En contraste Private Domain, créé en 1969, se veut plus ductile et devait sans doute revêtir une certaine importance pour Taylor puisqu’il a intitulé du même nom son autobiographie, parue en 1987. C’est pourtant une pièce, elle aussi, inattendue de la part d’un chorégraphe plutôt malicieux et solaire. Sans être angoissante, l’atmosphère n’en est pas moins tendue. Les danseurs sont le plus souvent au sol, avec des mouvements saccadés, anguleux dans lesquels on peut reconnaître l’influence de Martha Graham. La scénographie du peintre Alex Katz, faite de grands panneaux amovibles, et derrière lesquels les danseurs disparaissent régulièrement, renforce l’atmosphère étrange de Private Domain.
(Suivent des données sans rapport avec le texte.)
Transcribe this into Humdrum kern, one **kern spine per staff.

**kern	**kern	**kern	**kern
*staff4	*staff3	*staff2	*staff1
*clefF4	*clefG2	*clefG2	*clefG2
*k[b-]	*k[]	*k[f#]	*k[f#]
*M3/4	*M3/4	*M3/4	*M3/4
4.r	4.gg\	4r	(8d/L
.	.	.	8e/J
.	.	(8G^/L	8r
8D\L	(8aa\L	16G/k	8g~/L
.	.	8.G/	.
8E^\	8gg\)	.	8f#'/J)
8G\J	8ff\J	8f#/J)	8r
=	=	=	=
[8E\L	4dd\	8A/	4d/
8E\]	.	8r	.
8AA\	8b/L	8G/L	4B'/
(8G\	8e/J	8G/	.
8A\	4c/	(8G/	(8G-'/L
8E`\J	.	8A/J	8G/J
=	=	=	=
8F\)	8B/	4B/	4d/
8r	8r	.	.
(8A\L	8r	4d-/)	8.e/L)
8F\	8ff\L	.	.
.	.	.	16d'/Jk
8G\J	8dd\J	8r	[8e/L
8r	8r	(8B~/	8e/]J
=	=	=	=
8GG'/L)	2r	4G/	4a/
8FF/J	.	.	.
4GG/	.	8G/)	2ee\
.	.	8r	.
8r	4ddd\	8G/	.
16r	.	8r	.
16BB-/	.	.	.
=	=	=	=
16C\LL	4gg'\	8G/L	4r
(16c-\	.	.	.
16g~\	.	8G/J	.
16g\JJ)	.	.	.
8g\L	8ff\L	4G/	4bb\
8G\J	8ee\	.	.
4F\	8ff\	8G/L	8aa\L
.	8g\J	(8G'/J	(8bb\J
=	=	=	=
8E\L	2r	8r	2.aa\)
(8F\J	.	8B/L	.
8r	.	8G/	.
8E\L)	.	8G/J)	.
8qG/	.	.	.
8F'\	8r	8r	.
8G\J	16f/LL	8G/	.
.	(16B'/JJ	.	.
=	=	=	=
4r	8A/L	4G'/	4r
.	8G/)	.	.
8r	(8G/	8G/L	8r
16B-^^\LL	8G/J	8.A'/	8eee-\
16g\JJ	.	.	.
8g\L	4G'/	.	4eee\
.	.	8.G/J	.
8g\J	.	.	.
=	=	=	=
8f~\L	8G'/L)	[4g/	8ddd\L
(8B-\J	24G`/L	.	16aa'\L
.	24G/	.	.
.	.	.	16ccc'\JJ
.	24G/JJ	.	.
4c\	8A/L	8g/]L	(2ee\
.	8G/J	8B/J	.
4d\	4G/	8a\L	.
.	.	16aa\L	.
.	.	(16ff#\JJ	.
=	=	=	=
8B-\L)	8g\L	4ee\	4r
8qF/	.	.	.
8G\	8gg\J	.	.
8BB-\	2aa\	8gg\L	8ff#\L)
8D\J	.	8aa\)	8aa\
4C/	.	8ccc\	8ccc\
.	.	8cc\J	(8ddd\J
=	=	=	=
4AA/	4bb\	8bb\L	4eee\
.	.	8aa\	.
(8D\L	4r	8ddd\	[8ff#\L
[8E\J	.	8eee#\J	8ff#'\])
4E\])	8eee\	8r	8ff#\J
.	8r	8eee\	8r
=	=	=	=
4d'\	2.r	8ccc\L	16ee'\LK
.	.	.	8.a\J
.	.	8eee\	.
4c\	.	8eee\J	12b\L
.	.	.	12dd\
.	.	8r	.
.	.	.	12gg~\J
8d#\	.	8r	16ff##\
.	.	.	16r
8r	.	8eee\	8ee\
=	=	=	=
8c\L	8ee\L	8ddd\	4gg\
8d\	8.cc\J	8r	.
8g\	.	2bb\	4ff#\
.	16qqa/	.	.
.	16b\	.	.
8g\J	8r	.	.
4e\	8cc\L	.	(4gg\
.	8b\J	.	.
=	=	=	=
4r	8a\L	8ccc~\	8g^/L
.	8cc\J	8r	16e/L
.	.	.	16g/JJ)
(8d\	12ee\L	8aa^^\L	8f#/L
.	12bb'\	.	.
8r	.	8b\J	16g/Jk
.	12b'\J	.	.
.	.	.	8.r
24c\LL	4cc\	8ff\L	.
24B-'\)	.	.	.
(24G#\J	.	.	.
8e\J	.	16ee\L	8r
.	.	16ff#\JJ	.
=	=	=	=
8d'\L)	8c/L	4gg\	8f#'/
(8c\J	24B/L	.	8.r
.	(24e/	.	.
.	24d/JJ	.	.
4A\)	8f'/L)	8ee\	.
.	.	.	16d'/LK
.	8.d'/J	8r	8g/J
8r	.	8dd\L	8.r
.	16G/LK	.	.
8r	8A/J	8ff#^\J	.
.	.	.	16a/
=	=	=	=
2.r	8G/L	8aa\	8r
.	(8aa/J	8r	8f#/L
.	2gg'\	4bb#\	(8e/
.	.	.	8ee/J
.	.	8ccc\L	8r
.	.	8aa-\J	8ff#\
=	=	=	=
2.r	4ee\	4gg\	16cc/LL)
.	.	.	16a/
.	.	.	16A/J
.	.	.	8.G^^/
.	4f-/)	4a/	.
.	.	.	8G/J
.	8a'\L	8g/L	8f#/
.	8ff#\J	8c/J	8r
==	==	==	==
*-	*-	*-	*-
Avec Piazzola Caldera, on retrouve le talent si particulier à Taylor de saisir l’essence des choses sans démonstration. En effet, sur la musique sophistiquée d’Astor Piazzola, les danseurs ne dansent pas le tango, ils en évoquent le parfum. Taylor s’intéresse moins aux pas du tango qu’à ses origines et choisit de recréer l’ambiance dans laquelle il est né: les bars populaires de Buenos Aires avec les solidarités de la classe ouvrière mais aussi la solitude et la tension sexuelle évoquée dès l’entrée en scène du groupe de garçons fixant le groupe de filles.

Dans ce programme de pièces assez singulières dans l’œuvre protéiforme de Taylor, la Paul Taylor Dance Company s’est montrée dynamique et athlétique. Et elle est déterminée à «prolonger la vision de Paul Taylor en honorant les maîtres de la modern dance et en encourageant les jeunes créateurs», selon les mots de leur directeur artistique actuel, Michael Novak.